TASHKENT
Uzbekistan plans to sell the state shares in seven banks under the ongoing reforms to reduce the government participation in the economy aimed at developing the private sector and accelerating the process of transparent privatisation.
According to the presidential decree, the country’s largest mortgage lender for rural development – joint-stock commercial bank Qishloq Qurilish Bank (QQB) will go for Initial Public Offering (IPO) before October 1 this year.
The second-largest bank in the country, Uzsanoatqurilishbank, and Asakabank will be put up for auction by the end of this year. The International Finance Corporation (IFC), the European Bank for Reconstruction and Development (EBRD) and the Asian Development Bank (ADB) will be involved in the process, it said.
Uzbekistan’s first largest bank, Uzmilliybank, also known as the National Bank for Foreign Economic Activity (NBU), as well as Khalk bank, Mikrokreditbank, Aloqabank and Agrobank should be ready to go for IPO before July 1, 2023, according to the decree.
Also, the document instructs the government bodies to involve international consulting, audit and investment consultants, investment banks or other specialized companies in the process of evaluating and implementing Universal Mobile Systems company by May 1, 2022. The mobile phone operator is to be privatized, by April 1, 2023.
The Central Asian country is making efforts to improve its investment climate after more than two decades of economic isolation. The closed, autarkic system viewed most foreign investments as a threat. That ended when Islam Karimov, who had led Uzbekistan since before the Soviet breakup, died in 2016.
President Shavkat Mirziyoyev, who was once a prime minister under Karimov and then succeeded him, has made attracting foreign investors one of his top priorities in an increasingly ambitious plan to open Uzbekistan to the outside world.

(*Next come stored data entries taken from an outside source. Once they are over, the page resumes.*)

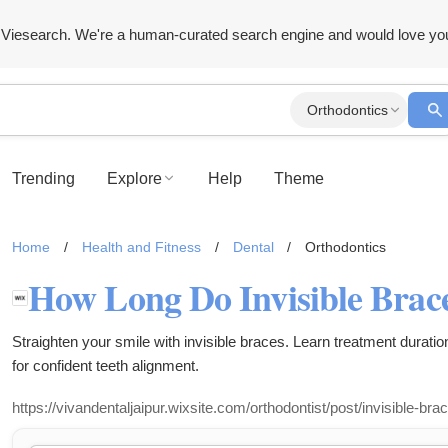
Viesearch. We're a human-curated search engine and would love yo
Orthodontics
Trending
Explore
Help
Theme
Home
/
Health and Fitness
/
Dental
/
Orthodontics
Straighten your smile with invisible braces. Learn treatment duration
for confident teeth alignment.
https://vivandentaljaipur.wixsite.com/orthodontist/post/invisible-bra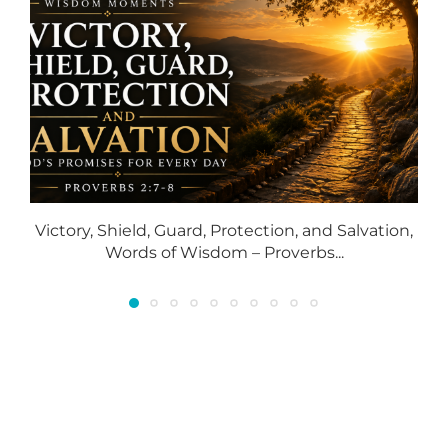
Victory, Shield, Guard, Protection, and Salvation,
S
Words of Wisdom – Proverbs...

Mirziyoyev issued a decree in October 2020 ordering the full or partial privatisation of over 620 state-owned companies and properties. The list includes state companies in the banking, energy, mining, chemical sectors.
As well as by offering its state assets for sale, Uzbekistan has sought to improve its investment climate and restore foreign investors’ trust by setting up a special legal panel for investment and competition issues.
The country’s reform drive has not gone unnoticed. The World Bank has rapidly scaled up support to Uzbekistan, with 21 projects totalling around $3.5 billion – the second largest World Bank programme in the Europe and Central Asia region. The EBRD re-engaged with Uzbekistan in September 2018 after a long hiatus, raising its portfolio to 1.8 billion euros.